Tuesday, May 9, 2017

Wildflower Race Recap OR How to not end up walking at the end of an ultramarathon

So I ran Wildflower this last weekend and I told myself it’s just a 50k and it’ll be over before I know it. But the other part of my brain told me that since it’s shorter, I’ll have to run faster. And I hate running fast. And before you think that, the terms ‘fast’ and ‘slow’ are all relative. Your fast is someone else’s slow and vice versa. And your slow at the beginning of a race may be lightning fast at the end of your race.

How to run right (according to me)
Let me preface this all with what a gold shiny friend once said about me: “He has been known to make mistakes...from time to time.”

I’m too cheap to get a Garmin or Suunto or whatever.
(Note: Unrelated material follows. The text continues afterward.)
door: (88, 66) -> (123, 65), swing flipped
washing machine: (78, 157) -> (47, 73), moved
I learned to run by listening to my body. It might sound like I’m some Zen man or whatever, but it’s the only way I know how to describe it. And I use this to help me with my long 50-100 milers. Maybe the same concept works with shorter runs. I don’t know. Try it out. So here’s what I’ve learned that works great for me.
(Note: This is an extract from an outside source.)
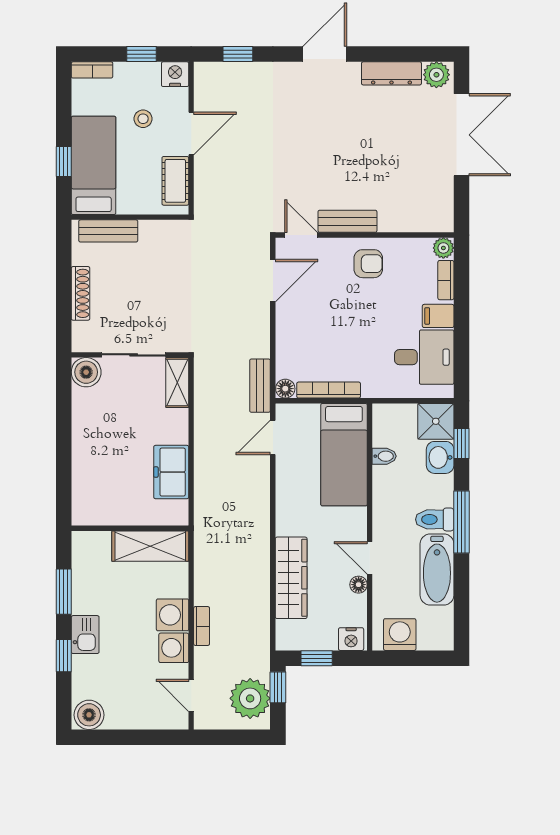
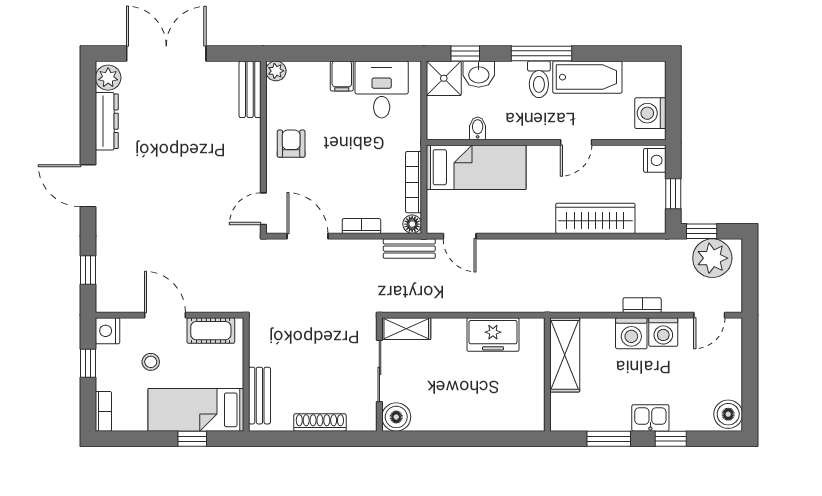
bench: (347, 221) -> (250, 89), moved
bookcase: (446, 280) -> (361, 226), moved, turned 180
floor lamp: (359, 585) -> (602, 153), removed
If you go too fast for too long, your muscles will die out before you’re mentally ready to quit. So you have to slow down at the beginning. It’s a little annoying because you feel so fresh and you just want to go at the pace you feel comfortable with. But believe me, ‘future you’ is gonna open a can in about three hours down the trails. And it won’t be pretty. Lots of people will be ahead of you and the competitive devil inside you will try to convince you to speed up. But for most of us, we’re not out here trying to win. We’ve all got various reasons for why we torture ourselves (as others consider it). You need to keep your body’s work output lower than what it can produce from your “energy reservoirs” and the awesome aid station all-you-can-eat buffets. Otherwise you’re using up energy faster than you can produce it, ‘future you’ becomes ‘present you,’ and then Pandora’s Box is opened.
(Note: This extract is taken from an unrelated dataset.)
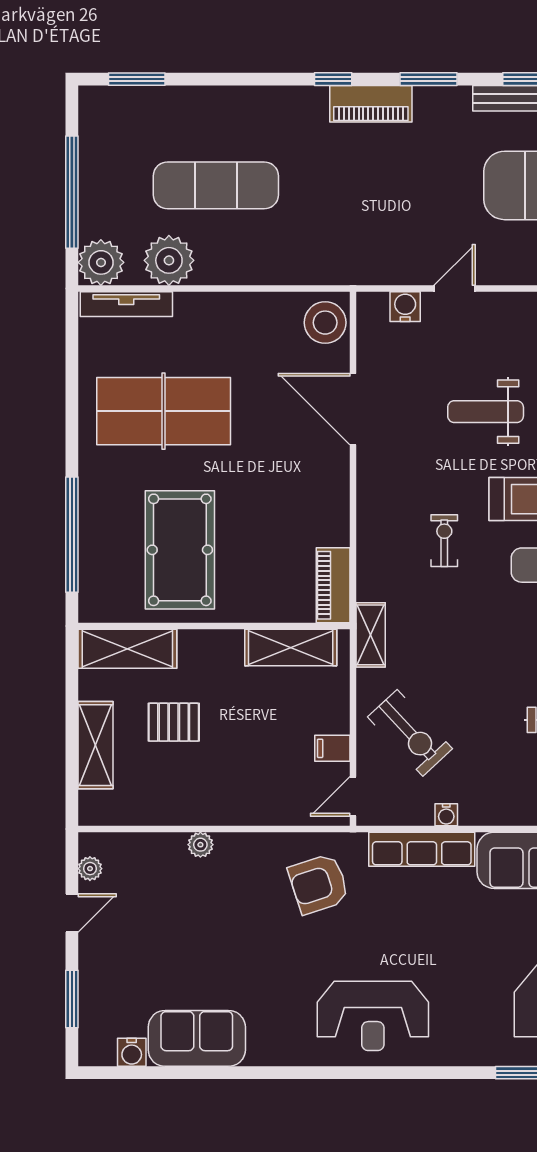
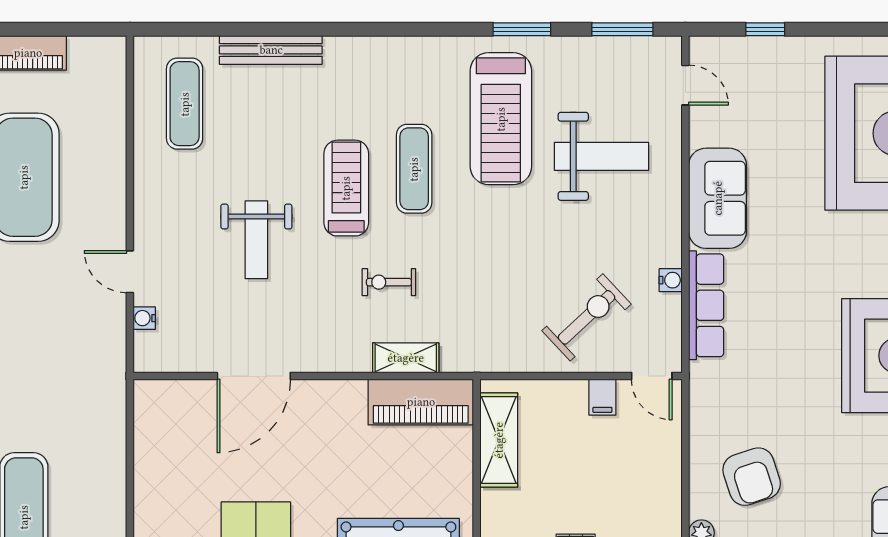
water cooler: (405, 307) -> (144, 318), width x0.72, depth x0.72
stool: (325, 323) -> (165, 405), removed
piano: (333, 585) -> (421, 402), width x1.37, depth x1.33
shelving: (371, 635) -> (406, 358), moved
armchair: (319, 884) -> (752, 477), moved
How do I know when I’m going to fast? Again, I never even look at the watch I carry. It’s strictly used to keep track of overall time when I finish my run. You could use a heart rate monitor and do whatever calculations keep you below your max heart rate. But that’s a lot of work. I feel that heart rate is closely connected with breathing rate. All I need to do is listen to my breathing rate and that doesn’t cost me a fancy anything. If I’m breathing hard and fast, my heart is beating too fast, and I’m running too fast. And ‘future me’ tells me to slow down. My favorite pace is what I call ‘conversation pace.’ I’m pretty sure I got this from the Bible*. It states that if you’re running too fast to hold a long conversation with someone, you’re running too fast (for a long endurance run).

My race recap from this last weekend’s Wildflower 50k at Bastrop SP
There were five 10k loops. My times were 55 minutes, 53, 56, 59, and 61. Consistency goes along with paying attention to your breathing. I know I could’ve ran a much faster first and probably second lap, but then my other laps would’ve been incredibly slower. I have found that consistent pace with a jog is better than a fast run followed by slow walking. I found a pace that felt slow enough that I’d be able to hold it throughout the race. I was by myself for a lot of the time- sometimes this can be difficult because there isn’t anyone to encourage you, but it can also be good as you won’t get sucked into someone else’s race pace. I vaguely remember stopping at the aid stations to refill water, pick up some pbj’s and gels, get a sponge of ice water over my head, and then be on my way. But I know that the volunteers helped get me back out on the course a lot faster than I could’ve done on my own. Huge thanks to all of them.

Gear Used
Shoes: Altra Lone Peak NEO- I’ve mentioned this before but I’ll say it again. I don’t think this was the purpose in the design for the shoe, but there were plenty of sandy spots on the course and after finishing the race and removing my shoes, I had NO SAND at all in my shoes. Just sayin’.
Water: Nathan Peak waist pak- The aid station was only 3-3.5 miles away and the insulated 18 oz bottle was plenty large enough to keep me hydrated and keep the water colder for longer.
Gear Bag: Victory Sportdesign Kodiak- I love the moveable dividers on the inside. I also like to put another one of my Victory bags (the Bear III) inside of the Kodiak for even more organization.